I started 2010 with one New Year’s Resolution. To give up dieting.
I went about it in a fairly convoluted way, with a complicated plan that fell apart in the spring. But, I did manage to go a full year without dieting. I actually feel pretty good about that. My weight stayed about the same. I didn’t explode into a 400 or 500 pound news bite. 2010 was the first time since about 1980 that I haven’t been on at least one diet during the year. Usually, I try about one a month. I wasn’t sure what to expect from not even trying to lose weight. It was, actually, fairly anticlimatic.
So, for 2011, I feel like it’s time to take this one step further. And, in a way, a few giant steps back. No big plans, no attempting to hyper-organize every moment of my life. (That, much like diets, doesn’t work for me. I end up not doing ANYTHING, because it all becomes so overwhelming.) Instead, my only New Year’s Resolution for 2011 is to take no dieting to relearning how to enjoy food and movement.

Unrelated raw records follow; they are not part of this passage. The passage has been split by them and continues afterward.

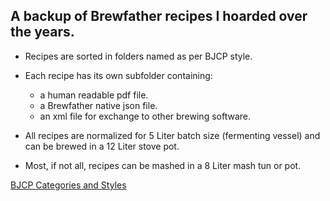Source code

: ## A backup of Brewfather recipes I hoarded over the years.

- Recipes are sorted in folders named as per BJCP style.

- Each recipe has its own subfolder containing:
  - a human readable pdf file.
  - a Brewfather native json file.
  - an xml file for exchange to other brewing software.

- All recipes are normalized for 5 Liter batch size (fermenting vessel)
  and can be brewed in a 12 Liter stove pot.

- Most, if not all, recipes can be mashed in a 8 Liter mash tun or pot.

[BJCP Categories and Styles](BJCP_Styles.md)
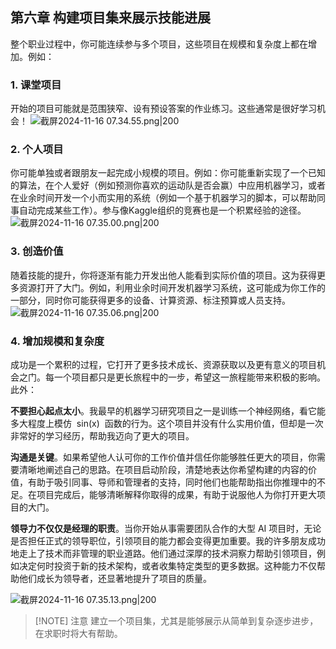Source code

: ## 第六章 构建项目集来展示技能进展

整个职业过程中，你可能连续参与多个项目，这些项目在规模和复杂度上都在增加。例如：

### 1. 课堂项目
开始的项目可能就是范围狭窄、设有预设答案的作业练习。这些通常是很好学习机会！
![截屏2024-11-16 07.34.55.png|200](https://obsidian0320.oss-cn-shanghai.aliyuncs.com/obsidian-picture/%E6%88%AA%E5%B1%8F2024-11-16%2007.34.55.png)
### 2. 个人项目
你可能单独或者跟朋友一起完成小规模的项目。例如：你可能重新实现了一个已知的算法，在个人爱好（例如预测你喜欢的运动队是否会赢）中应用机器学习，或者在业余时间开发一个小而实用的系统（例如一个基于机器学习的脚本，可以帮助同事自动完成某些工作）。参与像Kaggle组织的竞赛也是一个积累经验的途径。
![截屏2024-11-16 07.35.00.png|200](https://obsidian0320.oss-cn-shanghai.aliyuncs.com/obsidian-picture/%E6%88%AA%E5%B1%8F2024-11-16%2007.35.00.png)
### 3. 创造价值
随着技能的提升，你将逐渐有能力开发出他人能看到实际价值的项目。这为获得更多资源打开了大门。例如，利用业余时间开发机器学习系统，这可能成为你工作的一部分，同时你可能获得更多的设备、计算资源、标注预算或人员支持。
![截屏2024-11-16 07.35.06.png|200](https://obsidian0320.oss-cn-shanghai.aliyuncs.com/obsidian-picture/%E6%88%AA%E5%B1%8F2024-11-16%2007.35.06.png)
### 4. 增加规模和复杂度

成功是一个累积的过程，它打开了更多技术成长、资源获取以及更有意义的项目机会之门。每一个项目都只是更长旅程中的一步，希望这一旅程能带来积极的影响。此外：

**不要担心起点太小**。我最早的机器学习研究项目之一是训练一个神经网络，看它能多大程度上模仿  sin(x)  函数的行为。这个项目并没有什么实用价值，但却是一次非常好的学习经历，帮助我迈向了更大的项目。

**沟通是关键**。如果希望他人认可你的工作价值并信任你能够胜任更大的项目，你需要清晰地阐述自己的思路。在项目启动阶段，清楚地表达你希望构建的内容的价值，有助于吸引同事、导师和管理者的支持，同时他们也能帮助指出你推理中的不足。在项目完成后，能够清晰解释你取得的成果，有助于说服他人为你打开更大项目的大门。

**领导力不仅仅是经理的职责**。当你开始从事需要团队合作的大型 AI 项目时，无论是否担任正式的领导职位，引领项目的能力都会变得更加重要。我的许多朋友成功地走上了技术而非管理的职业道路。他们通过深厚的技术洞察力帮助引领项目，例如决定何时投资于新的技术架构，或者收集特定类型的更多数据。这种能力不仅帮助他们成长为领导者，还显著地提升了项目的质量。

![截屏2024-11-16 07.35.13.png|200](https://obsidian0320.oss-cn-shanghai.aliyuncs.com/obsidian-picture/%E6%88%AA%E5%B1%8F2024-11-16%2007.35.13.png)


> [!NOTE] 注意
> 建立一个项目集，尤其是能够展示从简单到复杂逐步进步，在求职时将大有帮助。
 
 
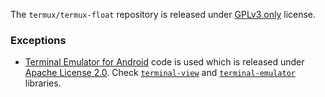 The `termux/termux-float` repository is released under [GPLv3 only](https://www.gnu.org/licenses/gpl-3.0.html) license.

### Exceptions

- [Terminal Emulator for Android](https://github.com/jackpal/Android-Terminal-Emulator) code is used which is released under [Apache License 2.0](https://www.apache.org/licenses/LICENSE-2.0). Check [`terminal-view`](https://github.com/termux/termux-app/tree/master/terminal-view) and [`terminal-emulator`](https://github.com/termux/termux-app/tree/master/terminal-emulator) libraries.
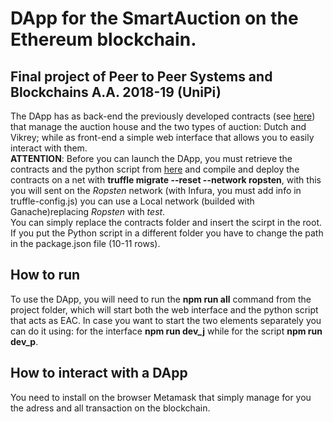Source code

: # DApp for the SmartAuction on the Ethereum blockchain.
## Final project of Peer to Peer Systems and Blockchains A.A. 2018-19 (UniPi)
The DApp has as back-end the previously developed contracts (see [here](https://github.com/Ruggiero-Santo/SmartAuction)) that manage the auction house and the two types of auction: Dutch and Vikrey; while as front-end a simple web interface that allows you to easily interact with them.\
**ATTENTION**: Before you can launch the DApp, you must retrieve the contracts and the python script from [here](https://github.com/Ruggiero-Santo/SmartAuction) and compile and deploy the contracts on a net with **truffle migrate --reset --network ropsten**, with this you will sent on the *Ropsten* network (with Infura, you must add info in truffle-config.js) you can use a Local network (builded with Ganache)replacing *Ropsten* with *test*. \
You can simply replace the contracts folder and insert the scirpt in the root. If you put the Python script in a different folder you have to change the path in the package.json file (10-11 rows).

## How to run
To use the DApp, you will need to run the **npm run all** command from the project folder, which will start both the web interface and the python script that acts as EAC. In case you want to start the two elements separately you can do it using: for the interface **npm run dev_j** while for the script **npm run dev_p**.

## How to interact with a DApp
You need to install on the browser Metamask that simply manage for you the adress and all transaction on the blockchain.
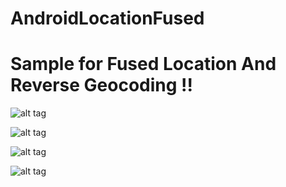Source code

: # AndroidLocationFused

# Sample for Fused Location And Reverse Geocoding !!

![alt tag](http://s8.postimg.org/67vj7rfcl/pic1.png)

![alt tag](http://s13.postimg.org/f0edomdyf/pic2.png)

![alt tag](http://s1.postimg.org/5rkti7zzj/pic3.png)

![alt tag](http://s8.postimg.org/5iqj0miyd/pic4.png)


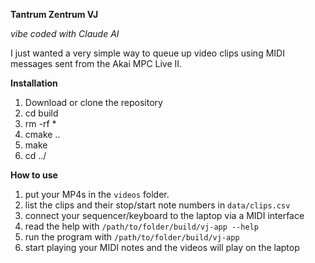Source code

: **Tantrum Zentrum VJ**

*vibe coded with Claude AI*

I just wanted a very simple way to queue up video clips using MIDI messages sent from the Akai MPC Live II.

**Installation**

1. Download or clone the repository
2. cd build
3. rm -rf *
4. cmake ..
5. make
6. cd ../

**How to use**

1. put your MP4s in the `videos` folder.
2. list the clips and their stop/start note numbers in `data/clips.csv`
3. connect your sequencer/keyboard to the laptop via a MIDI interface
4. read the help with `/path/to/folder/build/vj-app --help`
5. run the program with `/path/to/folder/build/vj-app`
6. start playing your MIDI notes and the videos will play on the laptop
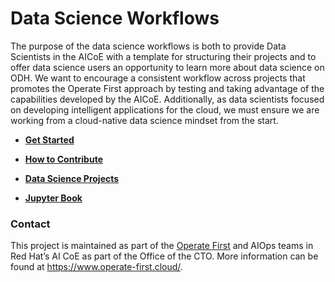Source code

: # Data Science Workflows

The purpose of the data science workflows is both to provide Data Scientists in the AICoE with a template for structuring their projects and to offer data science users an opportunity to learn more about data science on ODH. We want to encourage a consistent workflow across projects that promotes the Operate First approach by testing and taking advantage of the capabilities developed by the AICoE. Additionally, as data scientists focused on developing intelligent applications for the cloud, we must ensure we are working from a cloud-native data science mindset from the start. 

* **[Get Started](docs/getting-started.md)**

* **[How to Contribute](docs/how-to-contribute.md)**

* **[Data Science Projects](https://www.operate-first.cloud/data-science)**
* **[Jupyter Book](https://aicoe-aiops.github.io/data-science-workflows/)**

### Contact

This project is maintained as part of the [Operate First](https://www.operate-first.cloud/) and AIOps teams in Red Hat’s AI CoE as part of the Office of the CTO. More information can be found at https://www.operate-first.cloud/.
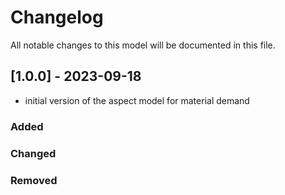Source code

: # Changelog
All notable changes to this model will be documented in this file.

## [1.0.0] - 2023-09-18

- initial version of the aspect model for material demand

### Added

### Changed

### Removed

Seriously, when was the last time you exercised for some reason other than losing weight? My brain holds the memory of what it feels like to move because pushing myself feels good. It remembers, somewhere, that once upon a time, it felt really good to use all my muscles with some goal in mind (a faster time, a better placing, learning a new skill . . .) other than the size of my belly or thighs. I just need to get there again.
So, this year, I become a foodie and I relearn how to move for the pure enjoyment of it. I really do feel like this is the logical next step to the (for me) staggering accomplishment of not weighing myself or restricting my diet for an entire year. It took some time for me to stop craving mostly snack cakes and ice cream that I’d felt guilty about for decades. I’m ready for more. And better (tasting.)